If you plan on heading into the mountains, prairies or to the nearest marsh to hunt, here’s one simple suggestion: take a kid with you. A recent survey by Southwick Associates and HunterSurvey.com shows that nearly 46 percent of surveyed sportsmen and women took at least one boy or girl into the field with them in the past year.
“We remain committed to ensuring the future of elk, other wildlife, their habitat, and our hunting heritage. And who holds the keys to that future if not our sons and daughters and grandchildren?” said David Allen, RMEF president and CEO.

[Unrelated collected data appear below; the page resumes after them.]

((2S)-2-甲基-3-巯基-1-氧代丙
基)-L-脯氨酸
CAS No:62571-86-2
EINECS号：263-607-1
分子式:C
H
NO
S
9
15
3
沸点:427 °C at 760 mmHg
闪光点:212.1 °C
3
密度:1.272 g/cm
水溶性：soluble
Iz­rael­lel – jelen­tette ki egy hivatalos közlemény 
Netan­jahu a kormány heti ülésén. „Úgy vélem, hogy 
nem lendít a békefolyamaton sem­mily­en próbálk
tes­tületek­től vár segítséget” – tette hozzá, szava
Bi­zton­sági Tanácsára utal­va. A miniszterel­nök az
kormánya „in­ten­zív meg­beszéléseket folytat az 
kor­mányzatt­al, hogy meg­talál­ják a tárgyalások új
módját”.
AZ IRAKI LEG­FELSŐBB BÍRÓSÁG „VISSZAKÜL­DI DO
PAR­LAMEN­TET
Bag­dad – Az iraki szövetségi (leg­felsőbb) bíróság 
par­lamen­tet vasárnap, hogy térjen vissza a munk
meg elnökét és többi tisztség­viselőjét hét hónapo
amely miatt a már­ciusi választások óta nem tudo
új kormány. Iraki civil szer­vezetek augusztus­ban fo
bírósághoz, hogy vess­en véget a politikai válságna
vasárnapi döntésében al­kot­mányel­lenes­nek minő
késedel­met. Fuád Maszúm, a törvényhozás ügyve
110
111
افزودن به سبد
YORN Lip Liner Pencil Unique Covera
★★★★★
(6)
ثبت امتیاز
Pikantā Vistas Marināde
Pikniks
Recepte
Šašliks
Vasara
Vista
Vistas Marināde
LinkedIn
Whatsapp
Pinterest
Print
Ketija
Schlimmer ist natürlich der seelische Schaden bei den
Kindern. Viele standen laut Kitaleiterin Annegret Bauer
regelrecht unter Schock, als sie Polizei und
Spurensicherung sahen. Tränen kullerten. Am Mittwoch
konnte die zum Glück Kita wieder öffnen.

Passing on our hunting traditions to the generations that follow is a key component of RMEF’s mission. That’s just one reason why RMEF recently launched the new RMEF Youth Membership. The membership targets youth under the age of 18 and offers members online access to Bugle magazine, a hat and some other benefits. RMEF also sponsors youth camps, hunting and fishing clinics, and educational programs such as the SAFE Challenge and Elk Trunks, kits containing lessons plans and hands-on activities for educators to teach kids about elk and the outdoors.
Survey results indicate most children that hunted within the last year did so with a parent. In fact, 59 percent did exactly that but outdoorsmen and women also reach out to other relatives and friends. Twenty-seven percent of respondents accompanied a girl or boy that was not related to them while 20 percent took a nephew or niece and 17 percent took a grandchild. Nearly four percent took a child as part of an organized activity such as scouting or part of a church group event.
“Sportsmen have long sought to share their love for the outdoors with the people in their lives, particularly young people, and when it comes to hunting, introducing kids to the outdoors isn’t limited to just immediate family members,” says Rob Southwick, president of Southwick Associates.
When asked how many children they took hunting within the past 12 months, 21 percent of those surveyed reported one, 15 percent took two, five percent took three, two percent took four and a little more than two percent took five or more.
|Madison Sergent, RMEF member and volunteer|
from Delmarva Chapter in Delaware
“Right now, we’re busy passing on our hopes and dreams and the things we love most to our youth. Before we know it, though, we’ll be passing on the reins to this next generation of hunters and conservationists. We need to make sure their ranks are strong,” added Allen.
And what better way to do so than to take a young hunter into the field with you?